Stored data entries
+++
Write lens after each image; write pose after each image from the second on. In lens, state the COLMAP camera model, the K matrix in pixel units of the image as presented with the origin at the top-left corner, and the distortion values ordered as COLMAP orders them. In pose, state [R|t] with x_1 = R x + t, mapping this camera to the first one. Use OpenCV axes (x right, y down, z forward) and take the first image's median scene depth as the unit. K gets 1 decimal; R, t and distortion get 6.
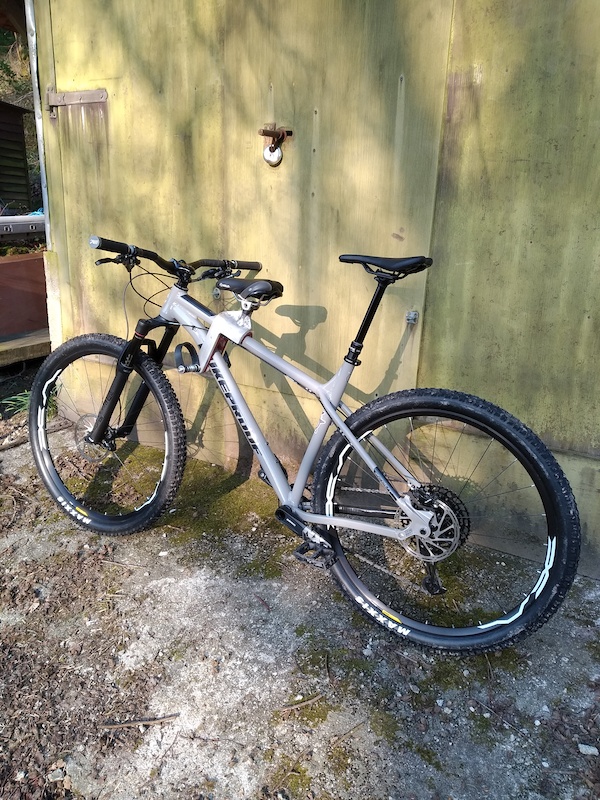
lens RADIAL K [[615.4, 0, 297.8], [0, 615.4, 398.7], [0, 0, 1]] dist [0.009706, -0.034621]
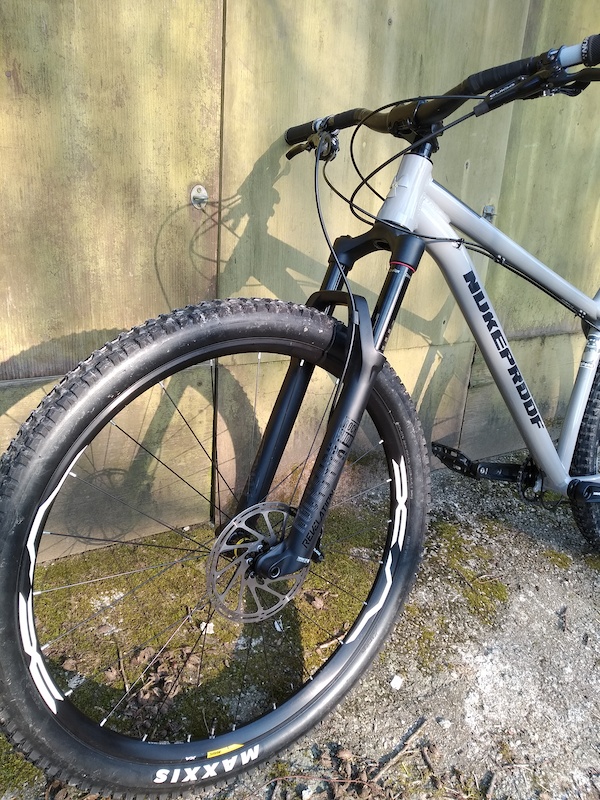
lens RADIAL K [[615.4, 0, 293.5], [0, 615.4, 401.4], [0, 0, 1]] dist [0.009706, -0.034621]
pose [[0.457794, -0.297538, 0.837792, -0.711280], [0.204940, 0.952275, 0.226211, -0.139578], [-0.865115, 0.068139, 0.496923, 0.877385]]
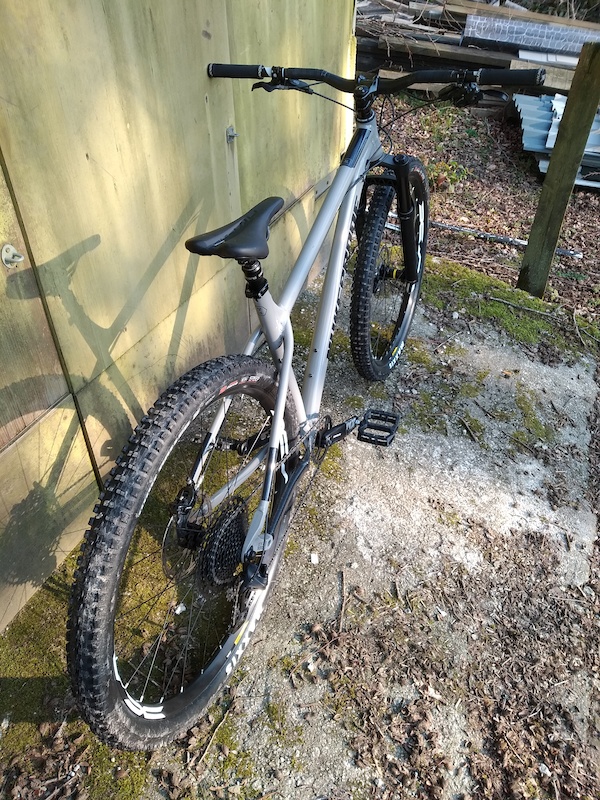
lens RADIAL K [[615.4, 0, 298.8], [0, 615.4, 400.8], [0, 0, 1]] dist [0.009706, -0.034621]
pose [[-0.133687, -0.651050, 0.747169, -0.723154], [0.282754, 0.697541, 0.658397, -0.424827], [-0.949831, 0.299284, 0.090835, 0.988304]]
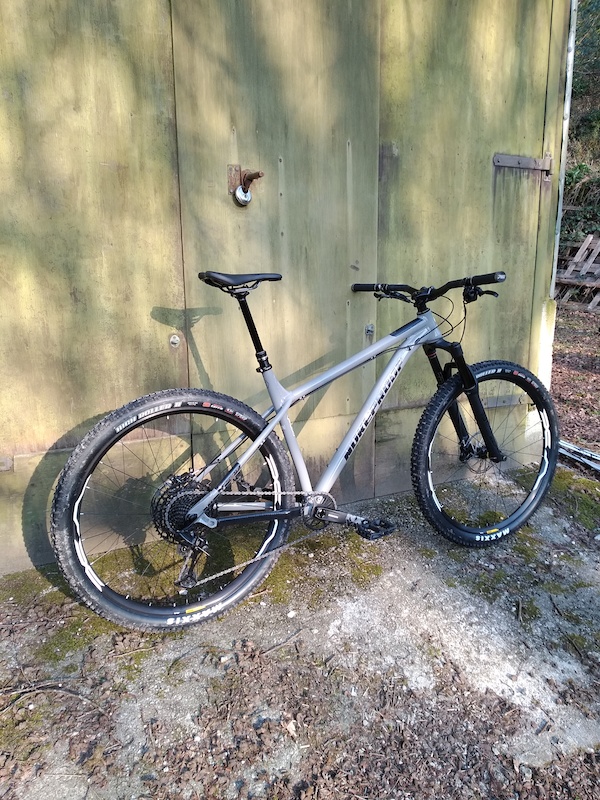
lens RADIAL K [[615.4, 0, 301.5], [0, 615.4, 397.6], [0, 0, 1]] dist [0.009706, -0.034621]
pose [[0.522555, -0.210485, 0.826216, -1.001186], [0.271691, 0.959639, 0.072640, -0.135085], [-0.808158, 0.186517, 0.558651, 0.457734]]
+++
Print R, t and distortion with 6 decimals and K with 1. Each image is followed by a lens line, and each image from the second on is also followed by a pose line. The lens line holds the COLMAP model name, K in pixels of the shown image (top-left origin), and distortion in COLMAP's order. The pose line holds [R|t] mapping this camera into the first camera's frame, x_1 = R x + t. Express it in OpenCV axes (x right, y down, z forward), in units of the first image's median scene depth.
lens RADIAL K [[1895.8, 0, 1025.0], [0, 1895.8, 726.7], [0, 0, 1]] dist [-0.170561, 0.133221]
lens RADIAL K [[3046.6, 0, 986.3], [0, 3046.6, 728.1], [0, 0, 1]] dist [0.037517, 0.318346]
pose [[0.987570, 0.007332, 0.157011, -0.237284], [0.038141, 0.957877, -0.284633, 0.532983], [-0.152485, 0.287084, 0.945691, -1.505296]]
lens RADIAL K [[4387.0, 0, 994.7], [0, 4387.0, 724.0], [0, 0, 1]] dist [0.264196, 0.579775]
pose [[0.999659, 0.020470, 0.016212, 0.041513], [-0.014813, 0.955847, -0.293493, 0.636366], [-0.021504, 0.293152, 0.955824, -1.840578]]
+++
• _Aim of the exercise_
Render everything from the line containing "Print R, t and" down to the line containing "0.293152, 0.955824, -1.840578]]" as a JSON list of strings, one string per line, omitting blank lines.

• _Written response_
[
  "Print R, t and distortion with 6 decimals and K with 1. Each image is followed by a lens line, and each image from the second on is also followed by a pose line. The lens line holds the COLMAP model name, K in pixels of the shown image (top-left origin), and distortion in COLMAP's order. The pose line holds [R|t] mapping this camera into the first camera's frame, x_1 = R x + t. Express it in OpenCV axes (x right, y down, z forward), in units of the first image's median scene depth.",
  "lens RADIAL K [[1895.8, 0, 1025.0], [0, 1895.8, 726.7], [0, 0, 1]] dist [-0.170561, 0.133221]",
  "lens RADIAL K [[3046.6, 0, 986.3], [0, 3046.6, 728.1], [0, 0, 1]] dist [0.037517, 0.318346]",
  "pose [[0.987570, 0.007332, 0.157011, -0.237284], [0.038141, 0.957877, -0.284633, 0.532983], [-0.152485, 0.287084, 0.945691, -1.505296]]",
  "lens RADIAL K [[4387.0, 0, 994.7], [0, 4387.0, 724.0], [0, 0, 1]] dist [0.264196, 0.579775]",
  "pose [[0.999659, 0.020470, 0.016212, 0.041513], [-0.014813, 0.955847, -0.293493, 0.636366], [-0.021504, 0.293152, 0.955824, -1.840578]]"
]